OpenViking
OpenViking is an open-source context database for AI Agents that unifies memories, resources, and skills with a filesystem paradigm for hierarchical retrieval and observability.
Overview
OpenViking is a context database designed specifically for AI Agents. It replaces fragmented vector-only storage with a filesystem-like paradigm (viking://) that organizes memories, resources and skills into hierarchical directories to improve retrieval effectiveness and observability.
Key Features
- Filesystem paradigm: unify context as directories and files, enabling directory-aware retrieval.

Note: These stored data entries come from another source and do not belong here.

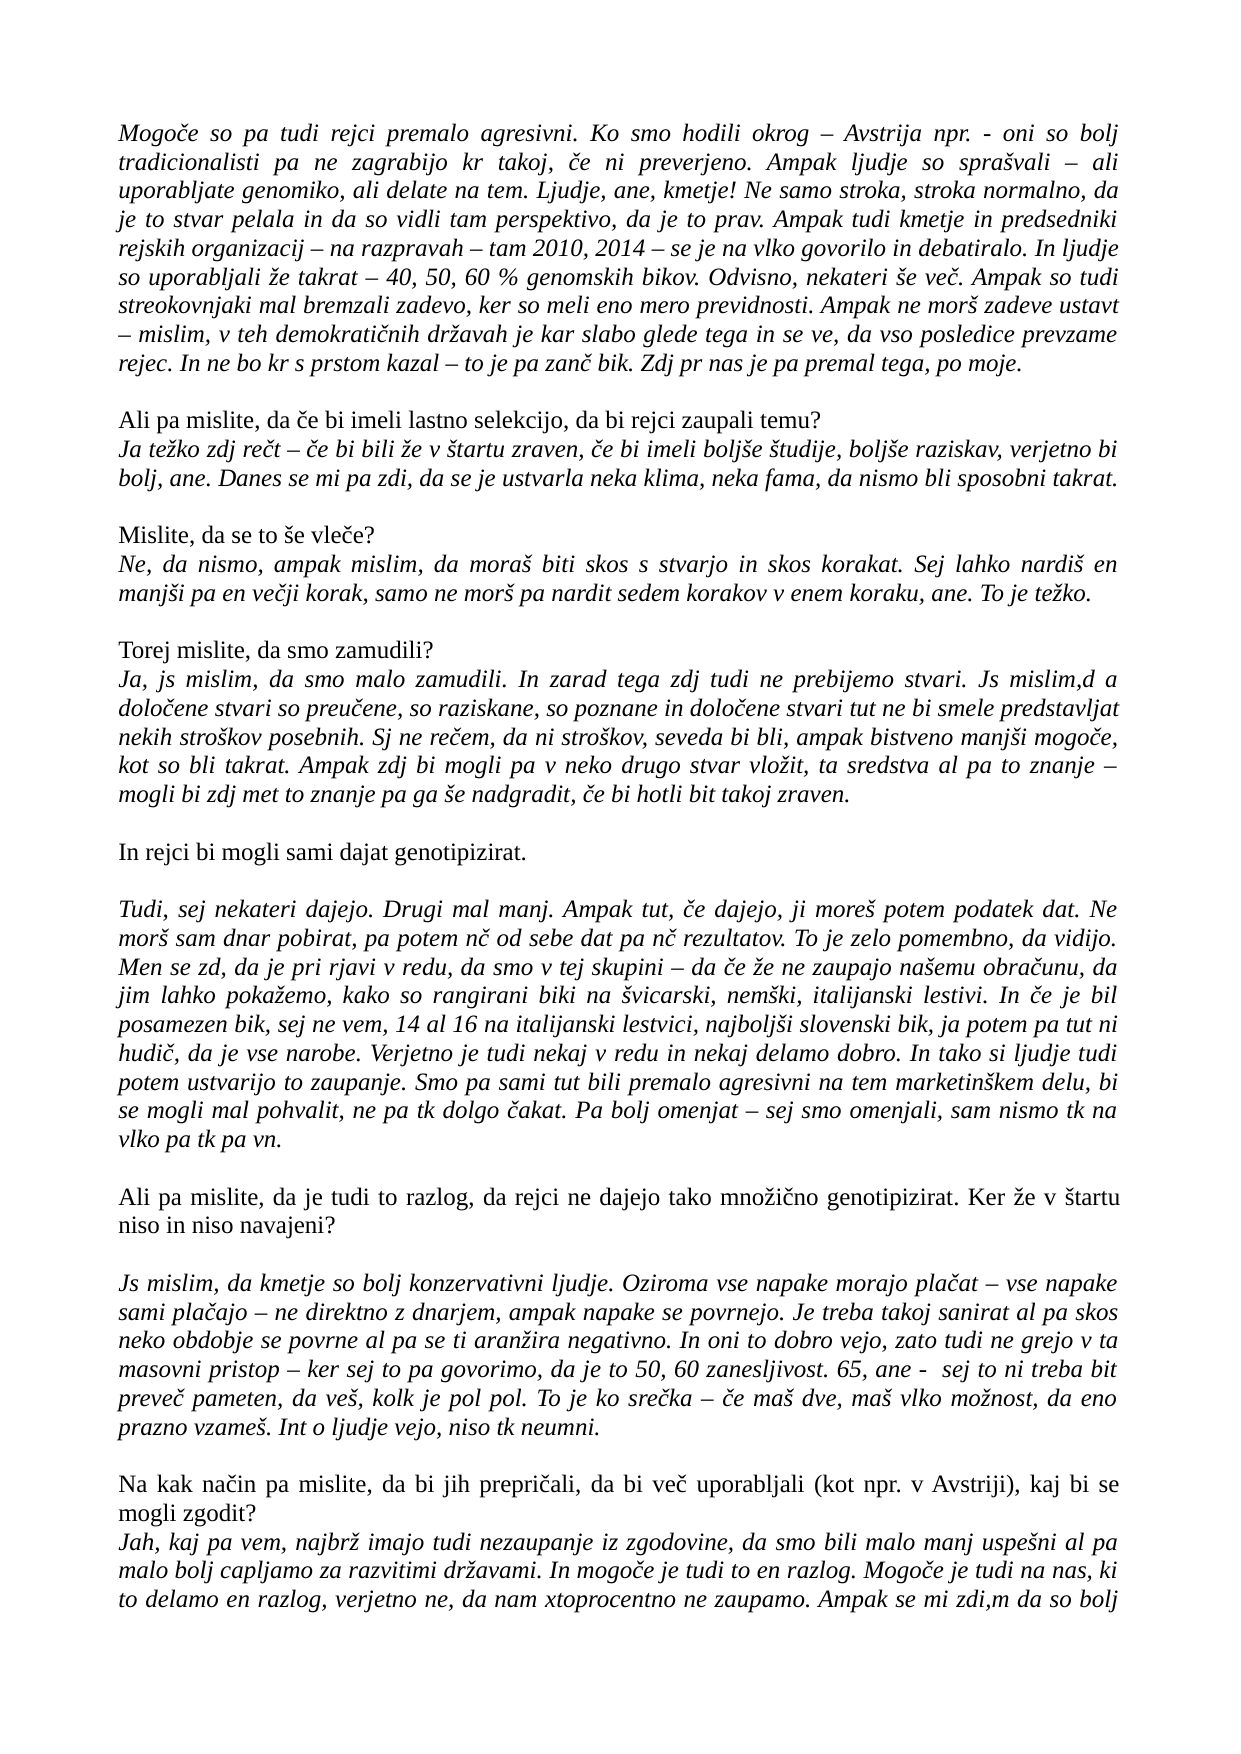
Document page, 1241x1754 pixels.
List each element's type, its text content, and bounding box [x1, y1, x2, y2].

text Mogoče so pa tudi rejci premalo agresivni. Ko smo hodili okrog – Avstrija npr. - oni so bolj tradicionalisti pa ne zagrabijo kr takoj, če ni preverjeno. Ampak ljudje so sprašvali – ali uporabljate genomiko, ali delate na tem. Ljudje, ane, kmetje! Ne samo stroka, stroka normalno, da je to stvar pelala in da so vidli tam perspektivo, da je to prav. Ampak tudi kmetje in predsedniki rejskih organizacij – na razpravah – tam 2010, 2014 – se je na vlko govorilo in debatiralo. In ljudje so uporabljali že takrat – 40, 50, 60 % genomskih bikov. Odvisno, nekateri še več. Ampak so tudi streokovnjaki mal bremzali zadevo, ker so meli eno mero previdnosti. Ampak ne morš zadeve ustavt – mislim, v teh demokratičnih državah je kar slabo glede tega in se ve, da vso posledice prevzame rejec. In ne bo kr s prstom kazal – to je pa zanč bik. Zdj pr nas je pa premal tega, po moje. [118, 118, 1122, 377]
text Ali pa mislite, da če bi imeli lastno selekcijo, da bi rejci zaupali temu? [118, 406, 1122, 434]
text Mislite, da se to še vleče? [118, 521, 1122, 549]
text Torej mislite, da smo zamudili? [118, 636, 1122, 664]
text Js mislim, da kmetje so bolj konzervativni ljudje. Oziroma vse napake morajo plačat – vse napake sami plačajo – ne direktno z dnarjem, ampak napake se povrnejo. Je treba takoj sanirat al pa skos neko obdobje se povrne al pa se ti aranžira negativno. In oni to dobro vejo, zato tudi ne grejo v ta masovni pristop – ker sej to pa govorimo, da je to 50, 60 zanesljivost. 65, ane - sej to ni treba bit preveč pameten, da veš, kolk je pol pol. To je ko srečka – če maš dve, maš vlko možnost, da eno prazno vzameš. Int o ljudje vejo, niso tk neumni. [118, 1268, 1122, 1441]
text Na kak način pa mislite, da bi jih prepričali, da bi več uporabljali (kot npr. v Avstriji), kaj bi se mogli zgodit? [118, 1469, 1122, 1527]
text In rejci bi mogli sami dajat genotipizirat. [118, 837, 1122, 866]
text Ja težko zdj rečt – če bi bili že v štartu zraven, če bi imeli boljše študije, boljše raziskav, verjetno bi bolj, ane. Danes se mi pa zdi, da se je ustvarla neka klima, neka fama, da nismo bli sposobni takrat. [118, 434, 1122, 492]
text Ali pa mislite, da je tudi to razlog, da rejci ne dajejo tako množično genotipizirat. Ker že v štartu niso in niso navajeni? [118, 1182, 1122, 1239]
text Tudi, sej nekateri dajejo. Drugi mal manj. Ampak tut, če dajejo, ji moreš potem podatek dat. Ne morš sam dnar pobirat, pa potem nč od sebe dat pa nč rezultatov. To je zelo pomembno, da vidijo. Men se zd, da je pri rjavi v redu, da smo v tej skupini – da če že ne zaupajo našemu obračunu, da jim lahko pokažemo, kako so rangirani biki na švicarski, nemški, italijanski lestivi. In če je bil posamezen bik, sej ne vem, 14 al 16 na italijanski lestvici, najboljši slovenski bik, ja potem pa tut ni hudič, da je vse narobe. Verjetno je tudi nekaj v redu in nekaj delamo dobro. In tako si ljudje tudi potem ustvarijo to zaupanje. Smo pa sami tut bili premalo agresivni na tem marketinškem delu, bi se mogli mal pohvalit, ne pa tk dolgo čakat. Pa bolj omenjat – sej smo omenjali, sam nismo tk na vlko pa tk pa vn. [118, 894, 1122, 1153]
text Jah, kaj pa vem, najbrž imajo tudi nezaupanje iz zgodovine, da smo bili malo manj uspešni al pa malo bolj capljamo za razvitimi državami. In mogoče je tudi to en razlog. Mogoče je tudi na nas, ki to delamo en razlog, verjetno ne, da nam xtoprocentno ne zaupamo. Ampak se mi zdi,m da so bolj [118, 1527, 1122, 1613]
text Ne, da nismo, ampak mislim, da moraš biti skos s stvarjo in skos korakat. Sej lahko nardiš en manjši pa en večji korak, samo ne morš pa nardit sedem korakov v enem koraku, ane. To je težko. [118, 549, 1122, 607]
text Ja, js mislim, da smo malo zamudili. In zarad tega zdj tudi ne prebijemo stvari. Js mislim,d a določene stvari so preučene, so raziskane, so poznane in določene stvari tut ne bi smele predstavljat nekih stroškov posebnih. Sj ne rečem, da ni stroškov, seveda bi bli, ampak bistveno manjši mogoče, kot so bli takrat. Ampak zdj bi mogli pa v neko drugo stvar vložit, ta sredstva al pa to znanje – mogli bi zdj met to znanje pa ga še nadgradit, če bi hotli bit takoj zraven. [118, 664, 1122, 808]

- Tiered context loading: L0 (abstract), L1 (overview), L2 (details) to reduce token usage and load content on demand.
- Visualized retrieval trajectory: preserve and surface retrieval paths for debugging and optimization.
- SDKs and examples: quickstart guides and language clients to integrate with existing model backends.
Use Cases
- Long-running agent sessions that require durable memory and context iteration.
- RAG systems that benefit from directory positioning plus semantic search for higher precision.
- Engineering workflows that need observable, debuggable retrieval and memory extraction loops.
Technical Highlights
- Modular architecture with retrieval, storage, session and parsing modules.
- Supports multiple model providers (OpenAI, Volcengine, custom providers) for embeddings and VLM.
- Provides example scripts and configuration for local and cloud deployments.